WORK INSTRUCTIONS: Could each record be written out again exactly as it stands?

EXTRACTED DATA:
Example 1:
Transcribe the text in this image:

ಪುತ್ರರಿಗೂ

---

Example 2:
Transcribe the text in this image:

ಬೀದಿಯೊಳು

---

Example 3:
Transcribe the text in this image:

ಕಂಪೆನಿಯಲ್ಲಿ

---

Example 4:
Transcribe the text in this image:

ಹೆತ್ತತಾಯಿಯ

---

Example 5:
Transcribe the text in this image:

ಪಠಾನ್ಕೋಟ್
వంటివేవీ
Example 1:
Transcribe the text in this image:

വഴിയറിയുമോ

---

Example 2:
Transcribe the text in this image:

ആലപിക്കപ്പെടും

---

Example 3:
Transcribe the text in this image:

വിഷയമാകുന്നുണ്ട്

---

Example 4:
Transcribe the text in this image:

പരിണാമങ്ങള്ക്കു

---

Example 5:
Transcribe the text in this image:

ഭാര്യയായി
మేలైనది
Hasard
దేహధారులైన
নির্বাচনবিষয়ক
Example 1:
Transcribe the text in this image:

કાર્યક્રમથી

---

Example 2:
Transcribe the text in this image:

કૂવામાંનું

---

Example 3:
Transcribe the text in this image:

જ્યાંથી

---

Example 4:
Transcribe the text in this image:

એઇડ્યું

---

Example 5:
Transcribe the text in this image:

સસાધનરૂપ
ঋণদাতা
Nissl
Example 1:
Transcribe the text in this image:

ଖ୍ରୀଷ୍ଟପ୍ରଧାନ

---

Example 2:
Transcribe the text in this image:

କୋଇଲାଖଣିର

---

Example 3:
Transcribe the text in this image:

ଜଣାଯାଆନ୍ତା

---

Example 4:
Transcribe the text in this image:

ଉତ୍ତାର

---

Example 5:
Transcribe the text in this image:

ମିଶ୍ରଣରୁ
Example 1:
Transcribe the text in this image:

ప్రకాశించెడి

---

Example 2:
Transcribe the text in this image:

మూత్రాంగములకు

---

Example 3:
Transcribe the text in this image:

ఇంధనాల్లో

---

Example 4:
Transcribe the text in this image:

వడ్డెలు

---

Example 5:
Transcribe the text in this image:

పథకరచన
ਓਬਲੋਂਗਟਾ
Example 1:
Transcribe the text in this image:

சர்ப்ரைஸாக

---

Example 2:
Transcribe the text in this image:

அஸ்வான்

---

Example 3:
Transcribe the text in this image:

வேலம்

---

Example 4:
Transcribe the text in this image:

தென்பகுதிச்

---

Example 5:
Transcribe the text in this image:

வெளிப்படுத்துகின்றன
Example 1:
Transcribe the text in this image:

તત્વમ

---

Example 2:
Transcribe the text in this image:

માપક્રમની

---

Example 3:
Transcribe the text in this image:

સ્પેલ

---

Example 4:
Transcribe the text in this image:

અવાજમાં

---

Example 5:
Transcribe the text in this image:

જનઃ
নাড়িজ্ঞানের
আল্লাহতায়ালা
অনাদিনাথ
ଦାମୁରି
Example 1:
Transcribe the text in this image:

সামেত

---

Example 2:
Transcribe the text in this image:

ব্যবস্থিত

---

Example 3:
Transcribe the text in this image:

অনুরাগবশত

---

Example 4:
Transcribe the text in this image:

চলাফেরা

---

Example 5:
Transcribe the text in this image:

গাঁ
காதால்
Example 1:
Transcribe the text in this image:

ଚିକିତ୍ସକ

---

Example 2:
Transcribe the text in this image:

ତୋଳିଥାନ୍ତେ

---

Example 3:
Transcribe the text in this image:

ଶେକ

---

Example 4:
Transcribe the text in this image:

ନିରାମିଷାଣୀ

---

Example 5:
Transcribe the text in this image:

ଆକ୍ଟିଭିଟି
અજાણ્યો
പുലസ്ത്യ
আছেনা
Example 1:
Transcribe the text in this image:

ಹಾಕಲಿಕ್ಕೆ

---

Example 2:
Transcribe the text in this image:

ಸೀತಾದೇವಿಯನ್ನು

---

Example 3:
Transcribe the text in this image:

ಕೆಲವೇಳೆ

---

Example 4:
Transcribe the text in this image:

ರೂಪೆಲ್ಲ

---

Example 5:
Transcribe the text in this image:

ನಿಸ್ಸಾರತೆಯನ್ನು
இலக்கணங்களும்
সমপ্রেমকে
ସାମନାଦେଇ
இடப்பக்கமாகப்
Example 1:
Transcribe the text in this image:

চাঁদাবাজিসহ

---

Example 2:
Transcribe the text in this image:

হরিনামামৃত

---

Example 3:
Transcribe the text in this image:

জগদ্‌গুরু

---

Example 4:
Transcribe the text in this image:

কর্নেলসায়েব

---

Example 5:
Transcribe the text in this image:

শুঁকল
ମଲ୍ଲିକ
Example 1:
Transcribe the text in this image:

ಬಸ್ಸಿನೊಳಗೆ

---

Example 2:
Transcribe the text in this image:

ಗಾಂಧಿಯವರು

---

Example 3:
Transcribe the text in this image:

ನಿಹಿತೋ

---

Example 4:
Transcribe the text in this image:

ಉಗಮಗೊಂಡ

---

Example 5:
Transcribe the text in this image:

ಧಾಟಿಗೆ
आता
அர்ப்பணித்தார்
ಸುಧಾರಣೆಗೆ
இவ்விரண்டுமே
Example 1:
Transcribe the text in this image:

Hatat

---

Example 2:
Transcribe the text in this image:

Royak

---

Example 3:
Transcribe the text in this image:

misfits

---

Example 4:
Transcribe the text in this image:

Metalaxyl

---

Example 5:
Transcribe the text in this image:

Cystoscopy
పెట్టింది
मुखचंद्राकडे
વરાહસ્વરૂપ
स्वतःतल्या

YOUR SOLUTION:
Example 1:
Transcribe the text in this image:

ಪುತ್ರರಿಗೂ

---

Example 2:
Transcribe the text in this image:

ಬೀದಿಯೊಳು

---

Example 3:
Transcribe the text in this image:

ಕಂಪೆನಿಯಲ್ಲಿ

---

Example 4:
Transcribe the text in this image:

ಹೆತ್ತತಾಯಿಯ

---

Example 5:
Transcribe the text in this image:

ಪಠಾನ್ಕೋಟ್
వంటివేవీ
Example 1:
Transcribe the text in this image:

വഴിയറിയുമോ

---

Example 2:
Transcribe the text in this image:

ആലപിക്കപ്പെടും

---

Example 3:
Transcribe the text in this image:

വിഷയമാകുന്നുണ്ട്

---

Example 4:
Transcribe the text in this image:

പരിണാമങ്ങള്ക്കു

---

Example 5:
Transcribe the text in this image:

ഭാര്യയായി
మేలైనది
Hasard
దేహధారులైన
নির্বাচনবিষয়ক
Example 1:
Transcribe the text in this image:

કાર્યક્રમથી

---

Example 2:
Transcribe the text in this image:

કૂવામાંનું

---

Example 3:
Transcribe the text in this image:

જ્યાંથી

---

Example 4:
Transcribe the text in this image:

એઇડ્યું

---

Example 5:
Transcribe the text in this image:

સસાધનરૂપ
ঋণদাতা
Nissl
Example 1:
Transcribe the text in this image:

ଖ୍ରୀଷ୍ଟପ୍ରଧାନ

---

Example 2:
Transcribe the text in this image:

କୋଇଲାଖଣିର

---

Example 3:
Transcribe the text in this image:

ଜଣାଯାଆନ୍ତା

---

Example 4:
Transcribe the text in this image:

ଉତ୍ତାର

---

Example 5:
Transcribe the text in this image:

ମିଶ୍ରଣରୁ
Example 1:
Transcribe the text in this image:

ప్రకాశించెడి

---

Example 2:
Transcribe the text in this image:

మూత్రాంగములకు

---

Example 3:
Transcribe the text in this image:

ఇంధనాల్లో

---

Example 4:
Transcribe the text in this image:

వడ్డెలు

---

Example 5:
Transcribe the text in this image:

పథకరచన
ਓਬਲੋਂਗਟਾ
Example 1:
Transcribe the text in this image:

சர்ப்ரைஸாக

---

Example 2:
Transcribe the text in this image:

அஸ்வான்

---

Example 3:
Transcribe the text in this image:

வேலம்

---

Example 4:
Transcribe the text in this image:

தென்பகுதிச்

---

Example 5:
Transcribe the text in this image:

வெளிப்படுத்துகின்றன
Example 1:
Transcribe the text in this image:

તત્વમ

---

Example 2:
Transcribe the text in this image:

માપક્રમની

---

Example 3:
Transcribe the text in this image:

સ્પેલ

---

Example 4:
Transcribe the text in this image:

અવાજમાં

---

Example 5:
Transcribe the text in this image:

જનઃ
নাড়িজ্ঞানের
আল্লাহতায়ালা
অনাদিনাথ
ଦାମୁରି
Example 1:
Transcribe the text in this image:

সামেত

---

Example 2:
Transcribe the text in this image:

ব্যবস্থিত

---

Example 3:
Transcribe the text in this image:

অনুরাগবশত

---

Example 4:
Transcribe the text in this image:

চলাফেরা

---

Example 5:
Transcribe the text in this image:

গাঁ
காதால்
Example 1:
Transcribe the text in this image:

ଚିକିତ୍ସକ

---

Example 2:
Transcribe the text in this image:

ତୋଳିଥାନ୍ତେ

---

Example 3:
Transcribe the text in this image:

ଶେକ

---

Example 4:
Transcribe the text in this image:

ନିରାମିଷାଣୀ

---

Example 5:
Transcribe the text in this image:

ଆକ୍ଟିଭିଟି
અજાણ્યો
പുലസ്ത്യ
আছেনা
Example 1:
Transcribe the text in this image:

ಹಾಕಲಿಕ್ಕೆ

---

Example 2:
Transcribe the text in this image:

ಸೀತಾದೇವಿಯನ್ನು

---

Example 3:
Transcribe the text in this image:

ಕೆಲವೇಳೆ

---

Example 4:
Transcribe the text in this image:

ರೂಪೆಲ್ಲ

---

Example 5:
Transcribe the text in this image:

ನಿಸ್ಸಾರತೆಯನ್ನು
இலக்கணங்களும்
সমপ্রেমকে
ସାମନାଦେଇ
இடப்பக்கமாகப்
Example 1:
Transcribe the text in this image:

চাঁদাবাজিসহ

---

Example 2:
Transcribe the text in this image:

হরিনামামৃত

---

Example 3:
Transcribe the text in this image:

জগদ্‌গুরু

---

Example 4:
Transcribe the text in this image:

কর্নেলসায়েব

---

Example 5:
Transcribe the text in this image:

শুঁকল
ମଲ୍ଲିକ
Example 1:
Transcribe the text in this image:

ಬಸ್ಸಿನೊಳಗೆ

---

Example 2:
Transcribe the text in this image:

ಗಾಂಧಿಯವರು

---

Example 3:
Transcribe the text in this image:

ನಿಹಿತೋ

---

Example 4:
Transcribe the text in this image:

ಉಗಮಗೊಂಡ

---

Example 5:
Transcribe the text in this image:

ಧಾಟಿಗೆ
आता
அர்ப்பணித்தார்
ಸುಧಾರಣೆಗೆ
இவ்விரண்டுமே
Example 1:
Transcribe the text in this image:

Hatat

---

Example 2:
Transcribe the text in this image:

Royak

---

Example 3:
Transcribe the text in this image:

misfits

---

Example 4:
Transcribe the text in this image:

Metalaxyl

---

Example 5:
Transcribe the text in this image:

Cystoscopy
పెట్టింది
मुखचंद्राकडे
વરાહસ્વરૂપ
स्वतःतल्या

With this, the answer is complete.